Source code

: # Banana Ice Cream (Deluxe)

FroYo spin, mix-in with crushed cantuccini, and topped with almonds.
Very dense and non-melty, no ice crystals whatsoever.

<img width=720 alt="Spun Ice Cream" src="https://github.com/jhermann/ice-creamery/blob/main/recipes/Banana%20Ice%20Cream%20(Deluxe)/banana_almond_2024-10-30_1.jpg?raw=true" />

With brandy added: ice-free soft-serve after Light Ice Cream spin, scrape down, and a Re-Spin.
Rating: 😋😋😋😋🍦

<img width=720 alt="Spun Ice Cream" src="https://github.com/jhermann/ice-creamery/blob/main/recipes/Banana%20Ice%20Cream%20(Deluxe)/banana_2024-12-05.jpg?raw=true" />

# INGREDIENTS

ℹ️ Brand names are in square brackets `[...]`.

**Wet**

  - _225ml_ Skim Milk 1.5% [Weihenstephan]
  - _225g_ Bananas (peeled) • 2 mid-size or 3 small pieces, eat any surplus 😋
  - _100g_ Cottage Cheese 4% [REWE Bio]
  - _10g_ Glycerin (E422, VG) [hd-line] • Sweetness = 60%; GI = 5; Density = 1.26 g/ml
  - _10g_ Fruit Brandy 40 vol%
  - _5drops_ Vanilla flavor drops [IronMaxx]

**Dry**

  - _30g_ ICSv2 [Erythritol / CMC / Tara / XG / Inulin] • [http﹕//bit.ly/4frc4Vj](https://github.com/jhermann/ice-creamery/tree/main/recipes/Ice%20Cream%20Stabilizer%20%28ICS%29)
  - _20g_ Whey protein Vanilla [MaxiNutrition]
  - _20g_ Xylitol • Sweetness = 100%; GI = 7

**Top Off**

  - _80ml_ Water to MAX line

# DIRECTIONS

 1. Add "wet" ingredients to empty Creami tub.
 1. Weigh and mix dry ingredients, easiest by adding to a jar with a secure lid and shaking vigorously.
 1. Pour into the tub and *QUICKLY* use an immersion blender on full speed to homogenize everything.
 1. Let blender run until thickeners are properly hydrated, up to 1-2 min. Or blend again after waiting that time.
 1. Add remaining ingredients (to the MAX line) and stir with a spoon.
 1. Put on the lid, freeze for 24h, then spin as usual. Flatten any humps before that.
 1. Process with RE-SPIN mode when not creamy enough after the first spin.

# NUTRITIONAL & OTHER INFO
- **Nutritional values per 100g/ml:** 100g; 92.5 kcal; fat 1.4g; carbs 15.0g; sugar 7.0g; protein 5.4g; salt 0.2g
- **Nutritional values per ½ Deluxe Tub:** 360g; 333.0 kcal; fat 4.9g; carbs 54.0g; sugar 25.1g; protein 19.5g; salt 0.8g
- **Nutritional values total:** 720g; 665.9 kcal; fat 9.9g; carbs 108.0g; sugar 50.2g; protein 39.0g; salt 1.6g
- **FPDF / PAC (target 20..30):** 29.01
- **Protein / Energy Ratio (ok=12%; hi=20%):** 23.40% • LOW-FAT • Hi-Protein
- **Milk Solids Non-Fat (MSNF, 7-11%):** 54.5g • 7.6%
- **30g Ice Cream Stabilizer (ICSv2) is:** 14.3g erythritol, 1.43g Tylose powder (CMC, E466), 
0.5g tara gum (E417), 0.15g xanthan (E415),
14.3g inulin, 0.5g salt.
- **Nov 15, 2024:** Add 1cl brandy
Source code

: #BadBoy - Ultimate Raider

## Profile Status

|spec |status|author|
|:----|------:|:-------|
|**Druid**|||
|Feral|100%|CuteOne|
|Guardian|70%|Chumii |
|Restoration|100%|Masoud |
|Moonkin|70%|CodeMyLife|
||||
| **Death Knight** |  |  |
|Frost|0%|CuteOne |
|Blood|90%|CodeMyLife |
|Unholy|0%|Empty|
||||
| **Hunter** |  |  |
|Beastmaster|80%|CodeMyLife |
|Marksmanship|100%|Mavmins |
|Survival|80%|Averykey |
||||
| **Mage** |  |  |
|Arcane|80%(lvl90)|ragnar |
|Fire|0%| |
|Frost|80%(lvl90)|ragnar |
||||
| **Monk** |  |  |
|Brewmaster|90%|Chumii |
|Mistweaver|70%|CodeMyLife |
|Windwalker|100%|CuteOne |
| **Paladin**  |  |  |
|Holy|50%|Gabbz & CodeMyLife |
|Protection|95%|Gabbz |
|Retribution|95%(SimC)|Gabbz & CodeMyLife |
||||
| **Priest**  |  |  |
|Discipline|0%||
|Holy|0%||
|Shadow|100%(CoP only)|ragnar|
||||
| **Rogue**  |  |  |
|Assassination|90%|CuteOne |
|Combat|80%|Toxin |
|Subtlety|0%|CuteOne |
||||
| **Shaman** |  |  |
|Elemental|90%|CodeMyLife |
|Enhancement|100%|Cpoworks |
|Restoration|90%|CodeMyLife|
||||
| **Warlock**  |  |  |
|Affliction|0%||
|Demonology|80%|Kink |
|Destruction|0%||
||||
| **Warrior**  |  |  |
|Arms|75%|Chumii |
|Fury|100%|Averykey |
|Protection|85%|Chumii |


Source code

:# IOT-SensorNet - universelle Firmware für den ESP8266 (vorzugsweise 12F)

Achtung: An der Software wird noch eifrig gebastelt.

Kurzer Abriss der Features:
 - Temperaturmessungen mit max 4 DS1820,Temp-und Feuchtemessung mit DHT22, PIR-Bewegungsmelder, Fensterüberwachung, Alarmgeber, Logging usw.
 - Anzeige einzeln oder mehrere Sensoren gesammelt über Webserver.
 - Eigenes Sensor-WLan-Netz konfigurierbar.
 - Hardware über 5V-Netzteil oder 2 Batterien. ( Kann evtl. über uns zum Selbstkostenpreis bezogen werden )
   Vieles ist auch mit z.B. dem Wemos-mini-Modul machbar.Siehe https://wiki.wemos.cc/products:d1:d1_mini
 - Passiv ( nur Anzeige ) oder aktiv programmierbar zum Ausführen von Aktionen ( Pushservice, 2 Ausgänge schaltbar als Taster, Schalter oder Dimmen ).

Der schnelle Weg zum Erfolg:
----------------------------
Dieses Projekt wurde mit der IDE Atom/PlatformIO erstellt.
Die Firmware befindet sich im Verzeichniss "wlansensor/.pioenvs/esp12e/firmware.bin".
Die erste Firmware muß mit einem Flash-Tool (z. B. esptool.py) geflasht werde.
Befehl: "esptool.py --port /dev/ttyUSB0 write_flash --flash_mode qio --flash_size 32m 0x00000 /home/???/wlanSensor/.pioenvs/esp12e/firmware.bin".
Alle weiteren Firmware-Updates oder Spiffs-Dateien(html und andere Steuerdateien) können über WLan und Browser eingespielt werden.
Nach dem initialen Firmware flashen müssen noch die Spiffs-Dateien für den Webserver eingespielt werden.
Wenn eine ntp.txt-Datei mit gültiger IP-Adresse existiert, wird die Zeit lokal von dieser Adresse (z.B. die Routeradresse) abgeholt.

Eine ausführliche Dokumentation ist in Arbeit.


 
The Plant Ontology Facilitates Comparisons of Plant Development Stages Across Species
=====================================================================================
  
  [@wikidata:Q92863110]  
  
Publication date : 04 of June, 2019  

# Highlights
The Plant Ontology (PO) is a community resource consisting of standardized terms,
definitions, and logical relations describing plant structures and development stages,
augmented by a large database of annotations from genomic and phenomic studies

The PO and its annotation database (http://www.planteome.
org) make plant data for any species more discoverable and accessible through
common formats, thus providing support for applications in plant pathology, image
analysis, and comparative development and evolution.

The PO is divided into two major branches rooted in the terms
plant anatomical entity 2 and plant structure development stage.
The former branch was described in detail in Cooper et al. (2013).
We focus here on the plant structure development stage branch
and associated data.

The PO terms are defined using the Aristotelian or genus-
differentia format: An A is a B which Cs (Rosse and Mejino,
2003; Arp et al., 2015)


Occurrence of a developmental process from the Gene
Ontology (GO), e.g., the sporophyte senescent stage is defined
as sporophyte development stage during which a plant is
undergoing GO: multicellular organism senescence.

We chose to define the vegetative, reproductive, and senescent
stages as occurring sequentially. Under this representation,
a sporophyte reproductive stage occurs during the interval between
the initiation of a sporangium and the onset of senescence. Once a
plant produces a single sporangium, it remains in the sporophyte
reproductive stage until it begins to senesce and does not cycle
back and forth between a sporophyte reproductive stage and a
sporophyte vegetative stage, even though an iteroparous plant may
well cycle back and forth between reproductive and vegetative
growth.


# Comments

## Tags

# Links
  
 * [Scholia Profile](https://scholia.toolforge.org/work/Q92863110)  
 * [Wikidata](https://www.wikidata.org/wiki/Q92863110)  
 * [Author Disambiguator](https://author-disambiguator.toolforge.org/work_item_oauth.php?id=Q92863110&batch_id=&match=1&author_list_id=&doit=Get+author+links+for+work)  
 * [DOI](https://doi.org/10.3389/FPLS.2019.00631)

YOUR ASSIGNMENT
Output the records above exactly, from their first line through the line that contains "1. Weigh and", and add nothing.

ANSWER TO THIS TASK
Source code

: # Banana Ice Cream (Deluxe)

FroYo spin, mix-in with crushed cantuccini, and topped with almonds.
Very dense and non-melty, no ice crystals whatsoever.

<img width=720 alt="Spun Ice Cream" src="https://github.com/jhermann/ice-creamery/blob/main/recipes/Banana%20Ice%20Cream%20(Deluxe)/banana_almond_2024-10-30_1.jpg?raw=true" />

With brandy added: ice-free soft-serve after Light Ice Cream spin, scrape down, and a Re-Spin.
Rating: 😋😋😋😋🍦

<img width=720 alt="Spun Ice Cream" src="https://github.com/jhermann/ice-creamery/blob/main/recipes/Banana%20Ice%20Cream%20(Deluxe)/banana_2024-12-05.jpg?raw=true" />

# INGREDIENTS

ℹ️ Brand names are in square brackets `[...]`.

**Wet**

  - _225ml_ Skim Milk 1.5% [Weihenstephan]
  - _225g_ Bananas (peeled) • 2 mid-size or 3 small pieces, eat any surplus 😋
  - _100g_ Cottage Cheese 4% [REWE Bio]
  - _10g_ Glycerin (E422, VG) [hd-line] • Sweetness = 60%; GI = 5; Density = 1.26 g/ml
  - _10g_ Fruit Brandy 40 vol%
  - _5drops_ Vanilla flavor drops [IronMaxx]

**Dry**

  - _30g_ ICSv2 [Erythritol / CMC / Tara / XG / Inulin] • [http﹕//bit.ly/4frc4Vj](https://github.com/jhermann/ice-creamery/tree/main/recipes/Ice%20Cream%20Stabilizer%20%28ICS%29)
  - _20g_ Whey protein Vanilla [MaxiNutrition]
  - _20g_ Xylitol • Sweetness = 100%; GI = 7

**Top Off**

  - _80ml_ Water to MAX line

# DIRECTIONS

 1. Add "wet" ingredients to empty Creami tub.
 1. Weigh and mix dry ingredients, easiest by adding to a jar with a secure lid and shaking vigorously.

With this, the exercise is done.